SECTION 285BA (FORM 61A)
SFT under Section 285BA read with Rule 114E of Income Tax Act 1961
As per section 285BA of the Income-tax Act, 1961 (as substituted by Finance Act,
2014 w.e.f. 01-04-2015), specified entities (Filers) are required to furnish a statement
of financial transaction or reportable account (hereinafter referred to as ‘statement’)
in respect of specified financial transactions or any reportable account
registered/recorded/maintained by them during the financial year to the income-tax
authority or such other prescribed authority.
Section 285BA of Income Tax Act 1961 cast a responsibility on the persons which
are covered under rule 114E to furnish such records within the time specified.
The Rule 114E prescribed under the reporting transactions and persons that need to
file such records to Director/ Joint director of Income Tax (Intelligence and Criminal
Investigation)

S.no. Nature of transactions Reporting Entity

1 Receipt of cash payment by any person for sale Any person who is liable for audit
of goods or supply of services of any nature under section 44AB of the Act.
exceeding Rs2,00,000
*Aggregation rule is not applicable for above transaction type i.e. Rs2,00,000
to be consider only for single transaction entered by Assesse in which he
receive amount in Cash only.
Section 206C- Tax Collected at Source:
TCS is the Tax Collected at Source by the seller (collector) from the buyer
(collectee)”. Every person, being a seller, shall collect tax at source (TCS) from the
buyer of goods specified in section 206 C (1).
Finance Act, 2016 imposed TCS on sale of goods or services on receiving
consideration in cash with effect from 2016, June 1. Finance Act 2016 has made the
following amendments in section 206C of the Act: –
In order to reduce the quantum of cash transaction in sale of any goods and services
and for curbing the flow of unaccounted money in the trading system and to bring
high value transactions within the tax net, it is proposed to amend the Section 206C
of Income Tax Act,1961 to provide that the seller shall collect the tax at the rate of
one per cent(i.e. 1% of sale value) from the purchaser on –
– Sale of motor vehicle of the value exceeding ten lakh rupees (Where amount
is received by cash, cheque or any other mode); or
– Sale in cash of any goods (other than bullion and jewellery), or providing of
any services (other than payments on which tax is deducted at source under
Chapter XVII-B) exceeding two lakh rupees. (Amount of consideration is received in
cash or partly in cash only).
(In above even if part payment is been made in cash than TCS will be collected on
Full amount)
Note: The limit of Rs.2 lakh would apply for each transaction or bill of
purchase or expense separately, and therefore, though all the transactions put
together for the year may exceed the limit, if each transaction of purchase or
expense is below Rs.2 lakh, the provisions of TCS would not apply.
TAX AUDIT REPORT (3CD):
Clause 31 of Reporting seeking particulars of receipts or payments made in cash or
cheque or bank draft (not being account payee cheque or account payee bank draft)

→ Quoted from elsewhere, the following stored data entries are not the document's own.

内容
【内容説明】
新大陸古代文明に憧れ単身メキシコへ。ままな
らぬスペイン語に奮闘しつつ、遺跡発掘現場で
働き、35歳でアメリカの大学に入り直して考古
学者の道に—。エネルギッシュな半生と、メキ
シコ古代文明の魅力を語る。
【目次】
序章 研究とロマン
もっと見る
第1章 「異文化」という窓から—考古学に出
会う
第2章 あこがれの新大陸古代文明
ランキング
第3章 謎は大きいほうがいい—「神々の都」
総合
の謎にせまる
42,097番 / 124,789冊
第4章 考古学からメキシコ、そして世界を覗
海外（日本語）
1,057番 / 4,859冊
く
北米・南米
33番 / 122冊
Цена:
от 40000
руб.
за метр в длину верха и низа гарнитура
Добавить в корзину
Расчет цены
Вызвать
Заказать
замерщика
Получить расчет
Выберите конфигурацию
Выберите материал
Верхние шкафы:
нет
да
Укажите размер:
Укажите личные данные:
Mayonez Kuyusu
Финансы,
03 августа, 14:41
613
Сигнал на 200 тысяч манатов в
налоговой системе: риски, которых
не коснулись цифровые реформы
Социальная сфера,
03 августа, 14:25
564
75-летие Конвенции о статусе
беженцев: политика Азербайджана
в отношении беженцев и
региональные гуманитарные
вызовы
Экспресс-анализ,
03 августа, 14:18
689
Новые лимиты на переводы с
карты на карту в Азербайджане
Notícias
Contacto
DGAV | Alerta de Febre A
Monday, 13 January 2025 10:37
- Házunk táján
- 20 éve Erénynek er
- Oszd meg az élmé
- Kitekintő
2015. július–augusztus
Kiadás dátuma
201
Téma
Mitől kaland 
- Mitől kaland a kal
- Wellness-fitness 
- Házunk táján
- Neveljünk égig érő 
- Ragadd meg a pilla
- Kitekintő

exceeding the limit specified4 in section 269ST of the Act. Auditors require to report
details of all such receipt or payment to Taxation Authority.

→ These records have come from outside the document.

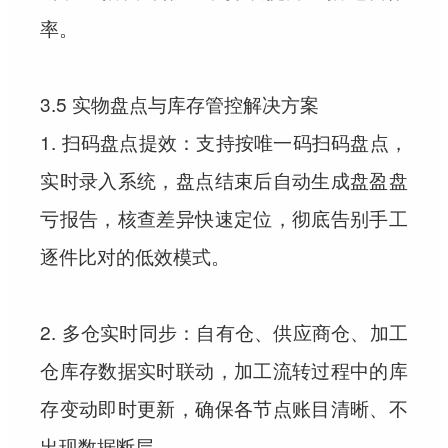
率。
3.5 实物盘点与库存管控解决方案
1. 扫码盘点提效：支持按唯一码扫码盘点，
实时录入系统，盘点结束后自动生成盘盈盘
亏报告，核查差异快速定位，彻底告别手工
逐件比对的低效模式。
2. 多仓实时同步：自有仓、供应商仓、加工
仓库存数据实时联动，加工流转过程中的库
存变动即时更新，确保各节点账目清晰、不
出现数据断层。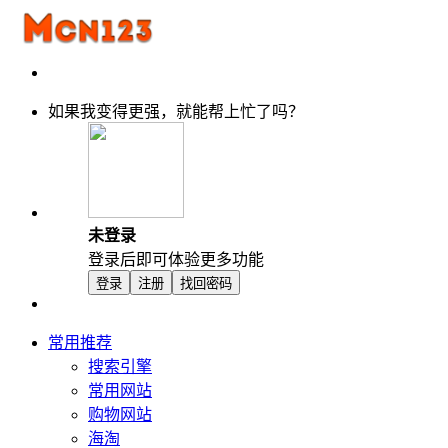
如果我变得更强，就能帮上忙了吗？
未登录
登录后即可体验更多功能
登录
注册
找回密码
常用推荐
搜索引擎
常用网站
购物网站
海淘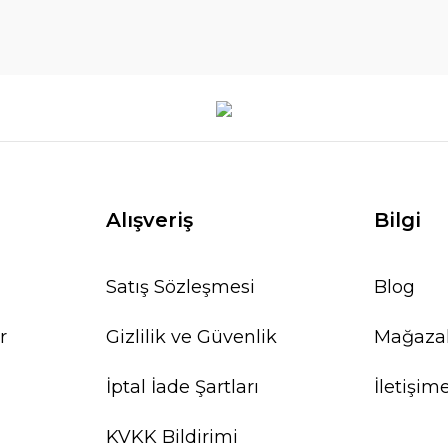
Alışveriş
Bilgi
Satış Sözleşmesi
Blog
r
Gizlilik ve Güvenlik
Mağaza
İptal İade Şartları
İletişim
KVKK Bildirimi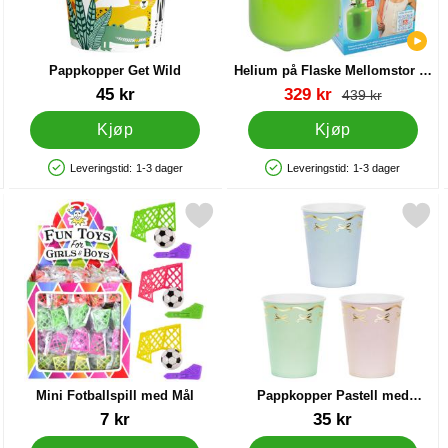
Pappkopper Get Wild
Helium på Flaske Mellomstor til
30 Ballonger (20-25 cm)
Varenummer 29640
Varenummer 13479
ny pris
45 kr
329 kr
gammel pris
439 kr
Kjøp
Kjøp
Leveringstid:
1-3 dager
Leveringstid:
1-3 dager
Produkttilgjengelighet: På lager
Produkttilgjengelighet: På lager
akning som favoritt
Merk mini Fotballspill med Mål som favoritt
Merk pappkopper Pastell med Gullsløy
Mini Fotballspill med Mål
Pappkopper Pastell med
Gullsløyfer 6-pakning
Varenummer 14444
Varenummer 87848
7 kr
35 kr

Clause 42 of Reporting require Form No. 61A (SFT by specified reporting persons)
and Form No. 61B (Statement of Reportable Account by prescribed reporting
financial institution, as per section 285BA of the Act). Auditors are require to report
all those transaction, which are not reported under Form no. 61A/61B.
*****Sec 269ST will applicable when amount receive otherwise than by account
payee cheque or an account bank draft or use of electronic clearing system
through a bank account. However, Sec 285BA and Sec 206C (TCS provision)
will be applicable on cash receipt basis only.
There is myth among various Stakeholders that the limit of Rs 2,00,000,
calculated on aggregate basis. Actually it is not, 2 Lac limit as per above all
Provision is to be computed majorly on single transaction basis.